Beate Rathmayr: Ich glaube, nicht besonders. Ich glaube, dass viele gar nicht wissen, wo Linz liegt.

Nach wie vor nicht? Glaubst du, dass sich durch die Kulturhauptstadt da etwas geändert hat oder war das nur ein Einmal-Effekt?

Beate Rathmayr: Ich glaube, es hat sich dort geändert, wo man einen Partner hatte und die dann auch durch Arbeiten nach Linz gekommen sind. Das liegt an diesem Dilemma einer Kulturhauptstadt, das ist einfach nicht nachhaltig, ganz egal, wie man es anlegt. Die Städte, die ich kenne, die Kulturhauptstadt waren und wo ich mit Leuten geredet haben, die halt da auch gearbeitet haben, im Kulturbereich, das war immer ein Dilemma. Es ist einfach ein schlechtes Format, glaube ich. Es ist ein Jahr, man bereitet sich drei Jahre darauf vor, dann will man die Welt verändern in dem einen Jahr, aber das geht nicht und man merkt, dass das ganz schnell wieder anders wird.

Wenn du Linz09 resümierend für dich fassen müsstest, anhand von 3 Punkten, was war das für dich?

Beate Rathmayr: Eine Herausforderung, eine Möglichkeit, eine Auseinandersetzung.

Ich hätte noch drei Fragen, die mit den strukturellen Bedingungen des Kunst- und Kulturbereiches in Linz zu tun haben. Wie schätzt du, von der Stadt her gesehen, den Stellenwert ein, welcher der Hochkultur, der Subkultur und der Volkskultur in Linz entgegengebracht wird?

Beate Rathmayr: Die Hochkultur hat, glaube ich, einen hohen Stellenwert, aber ist nicht für alle interessant. Ich glaube, sie wird anerkannt, sie hat auch Unterstützung, sie wird gefördert, aber ich würde sie als zweite reihen vom Stellenwert, die Hochkultur. Die Subkultur hat den geringsten Stellenwert. Und die Volkskultur hat den höchsten. Da gehören für mich auch die populären Formate dazu, Kultur für Alle, Pflasterspektakel, LinzFest usw.

Wenn du einzelne künstlerische Disziplinen betrachtest, die bildende Kunst, Grafik, Malerei, Bildhauerei, Tanz, Theater, Musik, Literatur, Film, Fotografie, Medienkunst, das gesamte Kaleidoskop an künstlerischen Disziplinen. Jetzt könnte man mit Blick auf Linz sagen, dass überall Entwicklungspotenzial vorhanden wäre, mehr oder weniger, wahrscheinlich in fast jeder Disziplin. Mich würde aber interessieren, ob es deiner Meinung nach künstlerische Disziplinen gibt, wo du besonderes Entwicklungspotenzial in der Stadt siehst, also irgendetwas, wo du in den letzten Monaten oder Jahren darüber diskutiert oder reflektiert hast und gesagt hättest: In der Disziplin, das würde eigentlich auf der Hand liegen, da wäre Potenzial da, da wären junge Talente da, es würde zur Stadt passen und da müsste eigentlich etwas passieren in der Stadt.

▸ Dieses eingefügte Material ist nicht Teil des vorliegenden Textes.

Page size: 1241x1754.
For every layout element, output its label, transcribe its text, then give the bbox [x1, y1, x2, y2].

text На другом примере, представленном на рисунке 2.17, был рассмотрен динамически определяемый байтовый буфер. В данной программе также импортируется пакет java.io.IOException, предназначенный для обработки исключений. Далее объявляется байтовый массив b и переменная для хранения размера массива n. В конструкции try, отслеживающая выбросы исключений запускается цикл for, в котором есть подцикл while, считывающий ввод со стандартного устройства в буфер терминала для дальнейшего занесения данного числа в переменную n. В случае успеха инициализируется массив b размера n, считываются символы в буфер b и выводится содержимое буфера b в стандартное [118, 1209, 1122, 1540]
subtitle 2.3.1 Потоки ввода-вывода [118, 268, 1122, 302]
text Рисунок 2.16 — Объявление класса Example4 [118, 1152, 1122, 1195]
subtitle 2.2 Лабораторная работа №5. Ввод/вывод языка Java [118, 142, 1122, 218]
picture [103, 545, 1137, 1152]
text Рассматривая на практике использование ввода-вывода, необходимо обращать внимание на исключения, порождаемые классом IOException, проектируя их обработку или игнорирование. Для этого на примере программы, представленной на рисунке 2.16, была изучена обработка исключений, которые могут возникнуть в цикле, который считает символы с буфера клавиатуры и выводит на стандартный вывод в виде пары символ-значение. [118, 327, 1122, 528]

Beate Rathmayr: Nein, das habe ich nicht, weil ich glaube, dass besondere Talente überall vorhanden sind und dass es darauf ankommt, wie es gefördert wird. Wenn ich jetzt eine Universität habe, die halt irgendwie in Musik ausbildet, dann wird man dort diese Talente sichtbar machen, genauso ist es in jeder anderen Disziplin. Ich glaube nicht, dass es spezielle Richtungen gibt, die auf der Hand liegen. Die wären schon längst da, weil sie sich eh durchsetzen würden. Ich kopple das stark mit Bildungseinrichtungen, mit Personen, mit Geldern.

Wenn wir uns von den Disziplinen weg bewegen in Richtung kulturelle Themen, kulturelle Themenschwerpunkte, kulturpolitische Themen, wenn man so will. Welche höchstens drei thematischen Schwerpunkte mit Kunst- und Kulturbezug werden deiner Meinung nach zukünftig die Stadt vor die größten Herausforderungen stellen?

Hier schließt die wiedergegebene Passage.